Depot-Specific Roles for C/EBPα in White Adipose Tissue Development and Metabolism

Rates of obesity and its associated metabolic comorbidities continue to rise in the developed world. It is well established that in obesity, the distribution and not just amount of excess white adipose tissue (WAT) correlates with a person’s risk for comorbidities such as coronary artery disease and type 2 diabetes. Thus, understanding the specific mechanisms that drive WAT development in specific adipose depots could elucidate novel mechanisms of metabolic disease. SNPs near the gene CEBPA have been associated with multiple cardiometabolic traits by human genome-wide association studies, including waist-to-hip ratio, suggesting that CEBPA regulates WAT distribution.
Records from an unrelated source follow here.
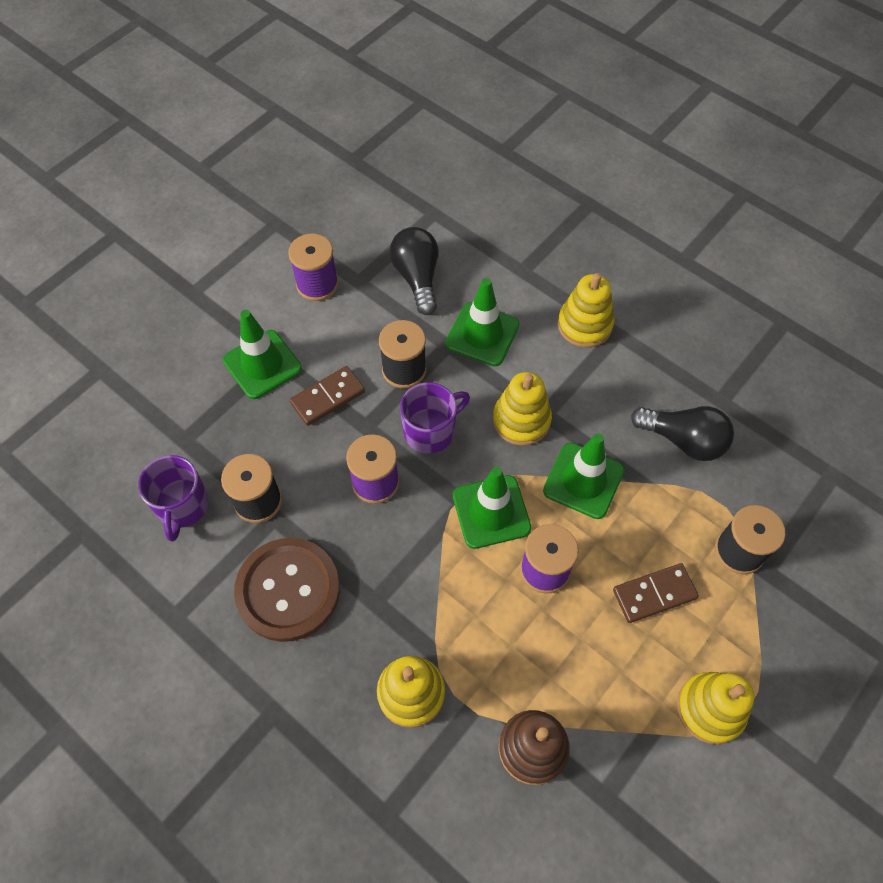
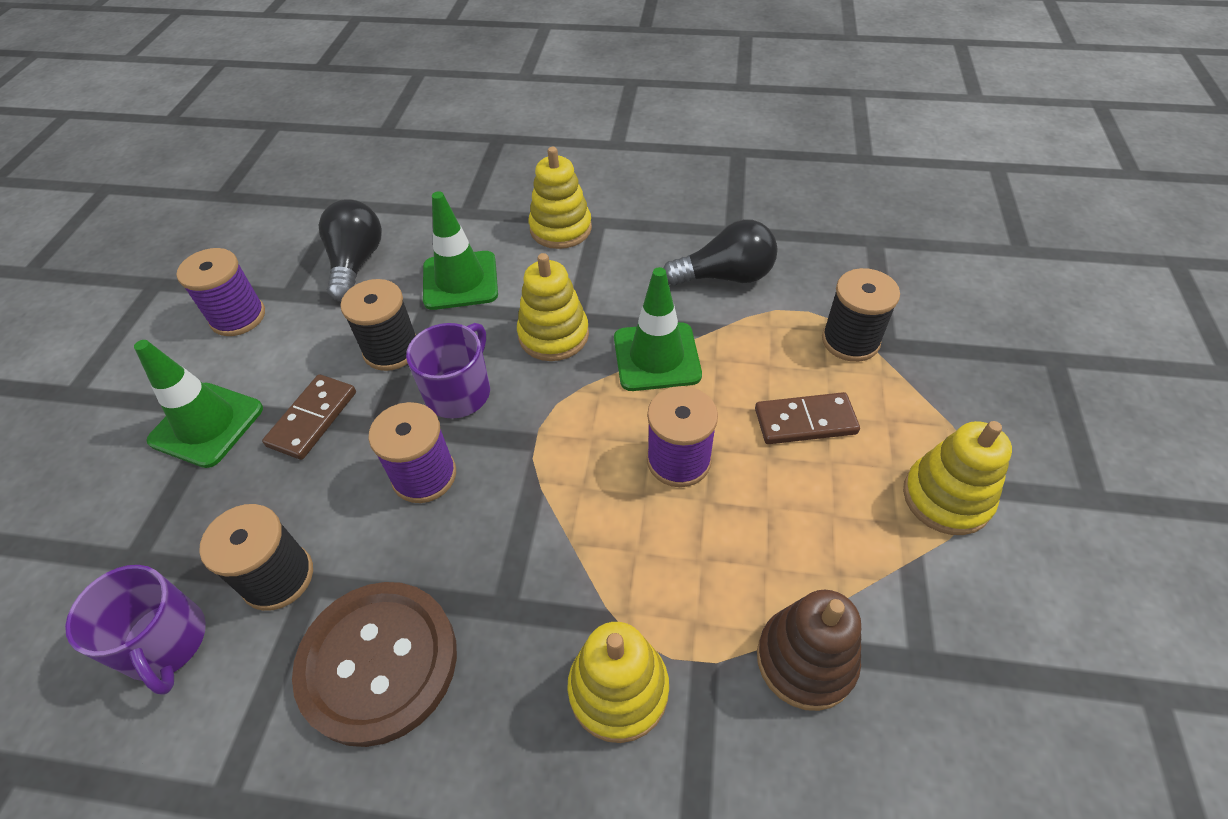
camera: 30 degrees left, 10 degrees down
(417, 278) = (356, 263): black light bulb -> black light bulb turned 45 degrees clockwise
(491, 512) = (580, 435): green traffic cone -> none
(654, 594) = (805, 421): brown domino -> brown domino turned 45 degrees clockwise

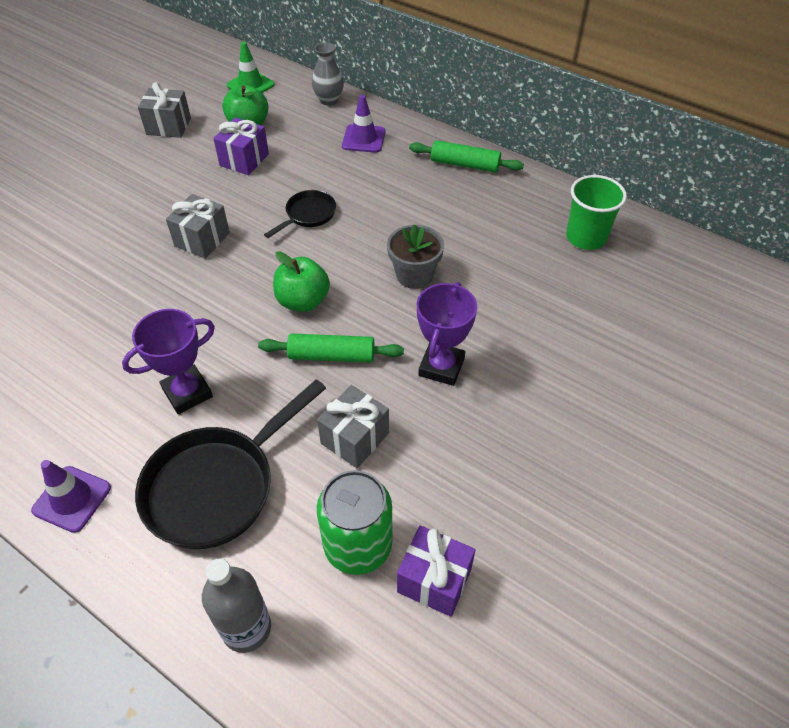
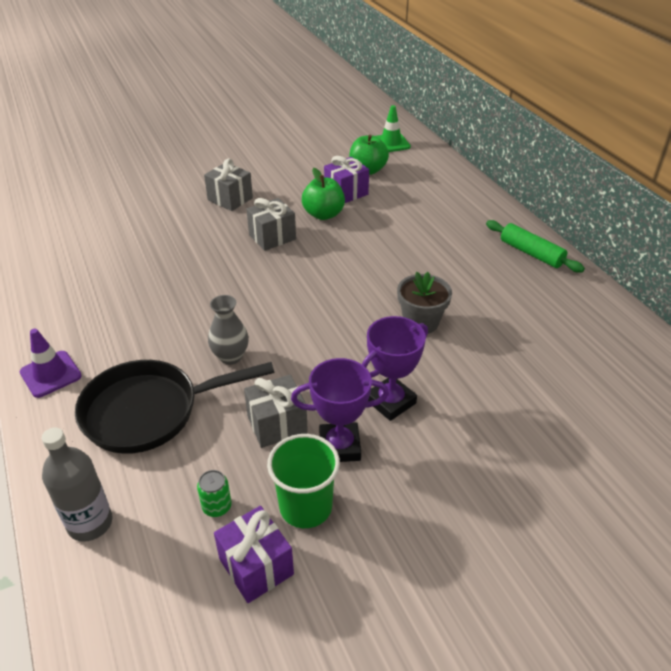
camera: 30 degrees right, 10 degrees down
(169, 126) = (307, 154): grey gift -> grey gift (230, 199)
(187, 393) = (180, 337): purple trophy -> purple trophy (339, 446)
(303, 301) = (314, 307): green apple -> green apple (323, 214)
(308, 215) = (366, 247): black pan -> none
(329, 100) = (446, 171): grey vase -> grey vase (230, 357)
(331, 356) = (306, 355): green rolling pin -> none
(358, 545) = (217, 506): green can -> green can, size x0.46
(363, 139) = (454, 207): purple traffic cone -> none
(586, 237) = (608, 350): green cup -> green cup (305, 507)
CEBPA encodes a well characterized transcription factor (C/EBPα) that is long recognized as a master regulator of adipocyte differentiation, yet depot-specific roles for C/EBPα have not been previously described. To further investigate this genetic link, we generated mice with adipocyte-specific Cebpa knockout (Cebpa_ASKO) and found that these mice are almost entirely lacking gonadal WAT (gWAT) despite the inguinal WAT (iWAT) being present in near normal amounts. Despite developing, Cebpa_ASKO iWAT contains fewer and larger adipocytes, and fails to expand when challenged with high fat diet. RNA-seq and functional studies demonstrate evidence of altered lipid metabolism and adipocyte function in Cebpa_ASKO iWAT. Finally, Cebpa_ASKO mice have multiple other metabolic phenotypes, including lipid-laden BAT, increased hepatic triglycerides, and increased plasma cholesterol, all of which worsen with prolonged high fat diet feeding. Taken together, these data highlight depot-specific roles for C/EBPα in adipose tissue development, as well as the importance of adipocyte C/EBPα in maintaining metabolic homeostasis.